York Minster is facing up to the catastrophic impact of the pandemic on its finances after recording a £2.3m deficit last year.
Income at the cathedral plummeted from a surplus of £332,000 in 2019 due to low visitor numbers caused by the pandemic, according to the minster’s recently published accounts for the year to 31 December 2020.
The number of visitors fell last year to just one-fifth of previous levels – from 706,500 in 2019 to below 147,500 in 2020 – as lockdown measures meant the cathedral was closed for four and a half months, and open with limited capacity for another six months.
While income from visitors and worshippers was down 74% to £1.3m last year, government and church grants meant overall income fell by 40% to £6.5m.
York Minster was financially supported by the government’s furlough scheme and a small grant from the Heritage Lottery Fund Emergency Fund, plus significant additional emergency grant support from the York Minster Fund and central Church of England funds.
The Rt Rev Dr Jonathan Frost, dean of York, said the pandemic had forced a restructuring of finances to ensure York Minster would survive into the future, including the closure of the independent prep school the Minster school, which had been one of the oldest schools in Britain.
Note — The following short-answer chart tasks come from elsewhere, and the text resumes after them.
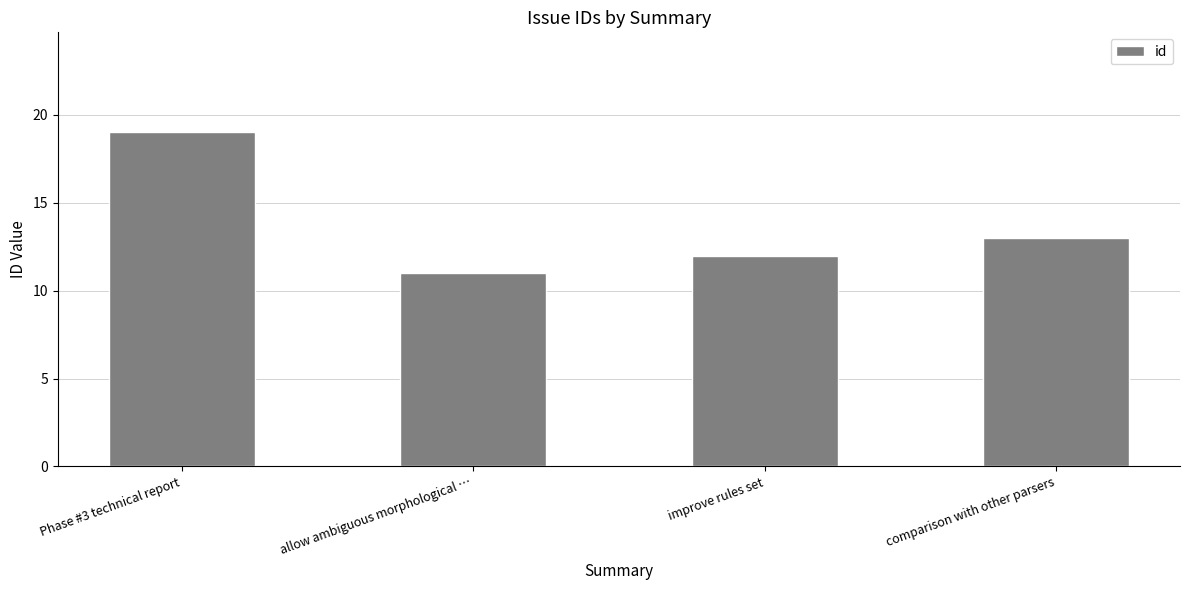

Reading left to right, extract all data points from this chart.

Phase #3 technical report=19	allow ambiguous morphological …=11	improve rules set=12	comparison with other parsers=13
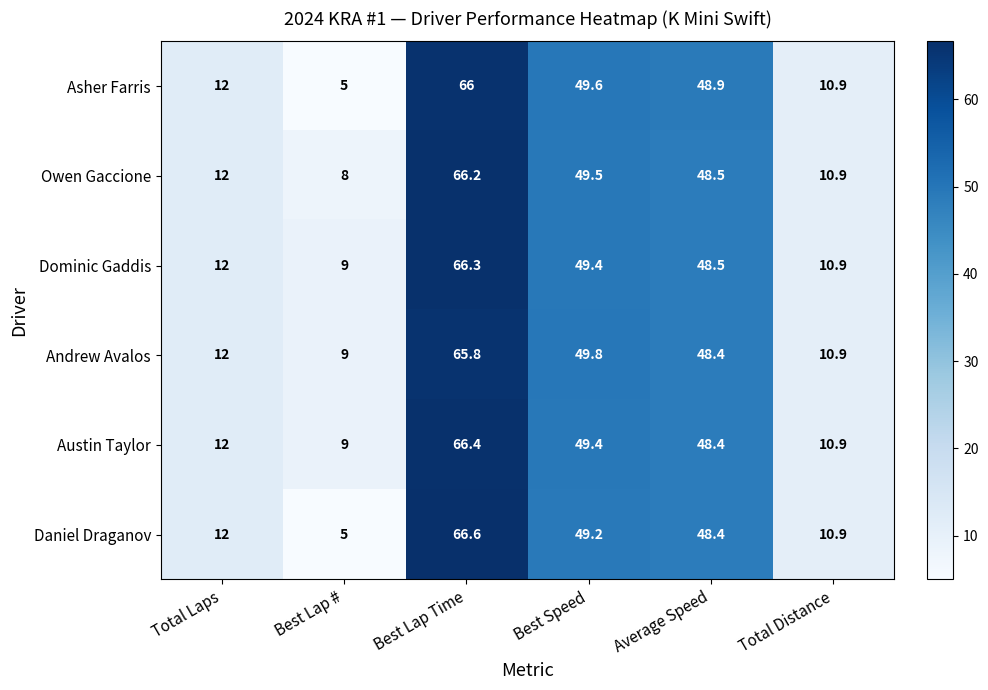

True or false: Owen Gaccione has a value of 66.2 at Best Lap Time.

True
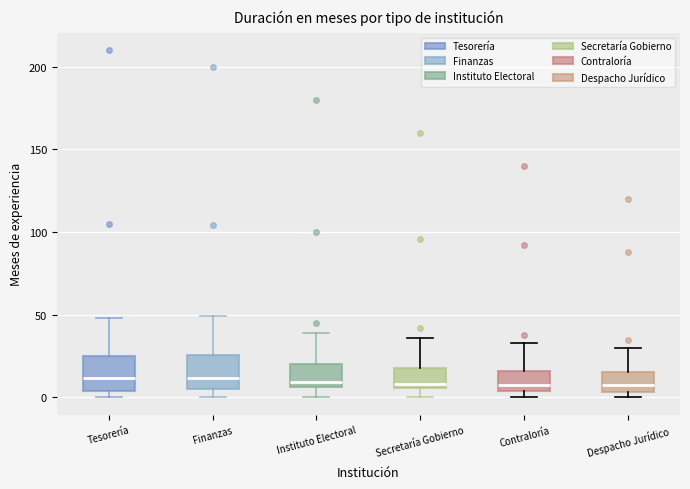

Reading left to right, read every box against the y-axis: the position of its median line, the range the box covers, and the ends of its whiskers. The values are not printed on the chart, so give them approximately, as read against the axis.

Tesorería: median 10, box 5 to 25, whiskers 0 to 50
Finanzas: median 10, box 5 to 25, whiskers 0 to 50
Instituto Electoral: median 10, box 5 to 20, whiskers 0 to 40
Secretaría Gobierno: median 10, box 5 to 20, whiskers 0 to 35
Contraloría: median 10, box 5 to 15, whiskers 0 to 35
Despacho Jurídico: median 10, box 5 to 15, whiskers 0 to 30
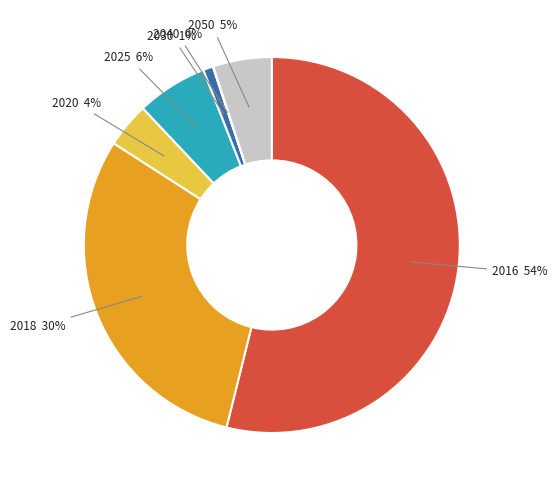

To the nearest percent, what is the difference between the largest and smallest slice percentages?

54%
The Grade II-listed building is slated to be turned into a refectory cafe if planning permission is approved.
He said: “In two phases of restructuring the Chapter of York took hard but, I believe, the right decisions: to close its Minster school; to secure the future of York Minster’s internationally renowned choral tradition, through a new partnership with St Peter’s school, York; and to work with elected staff representatives to deliver a process which saw, with great sadness, the departure of 55 valued colleagues from the minster’s staff community.”
He added: “The community at the minster, drawn from all those who serve here, lay and ordained, paid and volunteer, came together during 2020 to weather the storm with courage, with tenacity and with care for one another. We take heart from what was achieved during a time of great difficulty.”
York Minster is currently raising money for the £5m restoration of the St Cuthbert window, which is one of the largest surviving narrative windows in the world and dates back to about 1440.
The five-year project involves individually removing and restoring 154 panels of stained glass which tell the story of the Anglo-Saxon monk and bishop of Lindisfarne who was later sanctified as St Cuthbert.